Exercise goal:
Decide whether each statement below agrees with the revenue procedure excerpt, answering yes or no and quoting the deciding words from the excerpt: 1. The revenue procedure modifies and supersedes Rev. Proc. 2010–28. 2. Under the cash value corridor table, the applicable percentage for an insured with an attained age of 95 is 110 percent. 3. The guideline level premium is computed with a higher interest rate than the guideline single premium.
# Start of Source extract
This revenue procedure provides a safe harbor concerning the application of §§ 7702 and 7702A of the Internal Revenue Code (the “Code”) to life insurance contracts that (1) have mortality guarantees based upon prevailing commissioners’ standard tables[2] that extend beyond age 100, such as the 2001 Commissioners’ Standard Ordinary Mortality Tables (“2001 CSO tables”) and the 2017 Commissioners’ Standard Ordinary Mortality Tables (“2017 CSO tables”), and (2) may continue in force after the day on which the insured individual (“the insured”) attains age 100. This revenue procedure modifies and supersedes Rev. Proc. 2010–28, 2010–34 I.R.B. 270, to provide for application of the safe harbor described in Rev. Proc. 2010–28 to life insurance contracts that have mortality guarantees based upon not only the 2001 CSO tables, but also upon the 2017 CSO tables and any other prevailing commissioners’ standard tables that extend beyond age 100.

SECTION 2. BACKGROUND

.01 Section 7702 defines the term “life insurance contract” for purposes of the Code. Section 7702(a) provides that a “life insurance contract” is any contract that is a life insurance contract under the applicable law, but only if such contract either (1) meets the cash value accumulation test of § 7702(b), or (2) both meets the guideline premium requirements of § 7702(c) and falls within the cash value corridor of § 7702(d).

.02 A contract meets the cash value accumulation test of § 7702(b) if, by the terms of the contract, the cash surrender value of the contract may not at any time exceed the net single premium that would have to be paid at that time to fund future benefits under the contract.

.03 A contract meets the guideline premium requirements of § 7702(c) if the sum of the premiums paid under the contract does not at any time exceed the guideline premium limitation as of that time. The guideline premium limitation as of any date is the greater of the guideline single premium, or the sum of the guideline level premiums to that date. The guideline single premium is the premium that would be required on the date the contract is issued to fund the future benefits under the contract. The guideline level premium is the level annual premium, computed on the same basis as the guideline single premium but with a lower interest rate, that would be required on the date the contract is issued to fund the future benefits under the contract.

.04 A contract falls within the cash value corridor of § 7702(d) if the death benefit under the contract at any time is not less than the applicable percentage, as determined under the table set forth in § 7702(d)(2), of the cash surrender value. Under that table, the applicable percentage for an insured with an attained age of 95 is 100 percent.

.05 Section 7702(e) provides computational rules that must be used for purposes of § 7702, other than for purposes of applying the cash value corridor. In particular, under § 7702(e)(1)(B) the maturity date (including the date on which any death benefit is payable) under a contract is deemed to be no earlier than the day on which the insured attains age 95, and no later than the day on which the insured attains age 100. Section 1.7702–2 of the Income Tax Regulations provides guidance on determining the attained age of the insured for this purpose.
# End of Source extract
# Start of Data shown
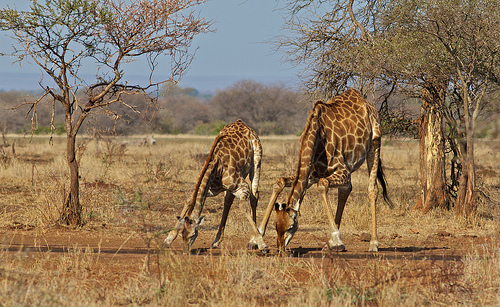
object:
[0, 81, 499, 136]
tree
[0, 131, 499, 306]
ground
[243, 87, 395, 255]
giraffe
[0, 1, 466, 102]
sky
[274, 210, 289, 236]
fur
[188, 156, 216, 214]
neck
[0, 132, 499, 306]
grass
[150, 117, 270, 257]
giraffe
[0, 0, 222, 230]
tree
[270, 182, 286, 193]
knee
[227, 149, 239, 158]
spot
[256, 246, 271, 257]
hoof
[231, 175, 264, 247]
leg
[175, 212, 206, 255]
head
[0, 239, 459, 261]
creek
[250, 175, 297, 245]
leg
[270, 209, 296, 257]
face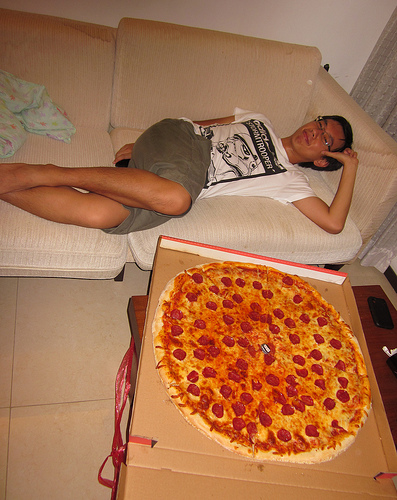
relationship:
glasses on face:
[312, 115, 341, 152] [293, 105, 394, 186]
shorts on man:
[137, 113, 245, 229] [40, 93, 392, 238]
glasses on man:
[312, 115, 341, 152] [40, 93, 392, 238]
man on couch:
[40, 93, 392, 238] [77, 40, 310, 126]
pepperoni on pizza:
[198, 340, 244, 376] [189, 268, 374, 437]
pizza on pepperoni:
[189, 268, 374, 437] [198, 340, 244, 376]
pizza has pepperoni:
[189, 268, 374, 437] [198, 340, 244, 376]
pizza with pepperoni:
[189, 268, 374, 437] [198, 340, 244, 376]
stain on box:
[247, 448, 280, 484] [144, 401, 205, 447]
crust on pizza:
[155, 272, 194, 347] [189, 268, 374, 437]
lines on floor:
[23, 368, 102, 427] [21, 321, 97, 491]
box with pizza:
[144, 401, 205, 447] [189, 268, 374, 437]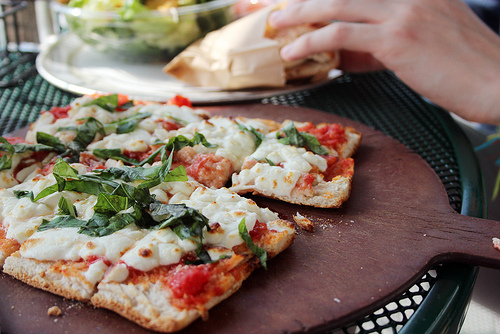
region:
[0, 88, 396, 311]
this is a pizza made with bread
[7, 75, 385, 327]
the bread is thin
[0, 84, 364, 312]
there are tomato chunks on the pizza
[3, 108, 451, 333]
the pizza is on a wooden tray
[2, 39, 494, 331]
the table is green and metal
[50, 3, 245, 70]
a salad in a bowl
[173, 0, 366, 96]
a sandwich in a paper wrapper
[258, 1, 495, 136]
a person's hand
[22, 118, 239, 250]
basil leaves on top of the pizza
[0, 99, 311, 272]
the cheese is white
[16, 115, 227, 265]
spinach on the pizza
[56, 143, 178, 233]
green fresh looking spinach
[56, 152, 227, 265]
green vegetable topping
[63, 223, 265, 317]
pizza with sauce and cheese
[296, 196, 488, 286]
brown wooden serving platter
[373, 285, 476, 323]
round black table with holes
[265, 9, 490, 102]
part of a persons hand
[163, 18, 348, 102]
hand is tooking brown bag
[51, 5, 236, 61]
bowl with greens in it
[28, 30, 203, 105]
large white dinner plate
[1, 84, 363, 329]
Individual flat bread pizza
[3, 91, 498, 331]
Pizza served on wooden pizza board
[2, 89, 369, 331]
Vegetarian style pizza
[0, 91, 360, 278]
sliced up lettuce top the pizza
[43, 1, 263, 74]
blurred out bowl of salad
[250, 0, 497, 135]
Hand grabbing a sandwich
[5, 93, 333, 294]
melted mozzarella cheese on top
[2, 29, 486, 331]
plate and board on green grated table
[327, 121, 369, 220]
crispy pizza edges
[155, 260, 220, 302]
chunks of tomatoes on pizza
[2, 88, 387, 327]
a pizza on a board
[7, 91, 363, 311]
a square pizza on a serving tray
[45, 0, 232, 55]
a bowl of a salad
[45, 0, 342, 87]
lunch on a plate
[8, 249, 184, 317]
crust on a pizza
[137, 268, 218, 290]
tomato on a pizza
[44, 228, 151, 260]
cheese on a pizza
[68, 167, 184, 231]
spinach on a pizza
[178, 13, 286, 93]
a brown paper bag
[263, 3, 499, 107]
a person's hand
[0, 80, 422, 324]
flat bread pizza with mozzarella cheese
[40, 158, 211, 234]
green leaves atop pizza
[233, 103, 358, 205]
pizza cut into rectangular slice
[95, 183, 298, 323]
rectangular slice of pizza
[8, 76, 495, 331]
dark wood board with pizza on it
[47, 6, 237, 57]
clear bowl with salad in it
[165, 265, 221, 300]
chunk of tomato on pizza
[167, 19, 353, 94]
brown paper bag on silver tray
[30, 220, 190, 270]
melted mozzarella cheese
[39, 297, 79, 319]
crumb laying beside pizza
# End of Data shown
Output below:
1. Yes: "This revenue procedure modifies and supersedes Rev. Proc. 2010–28"
2. No: "the applicable percentage for an insured with an attained age of 95 is 100 percent"
3. No: "computed on the same basis as the guideline single premium but with a lower interest rate"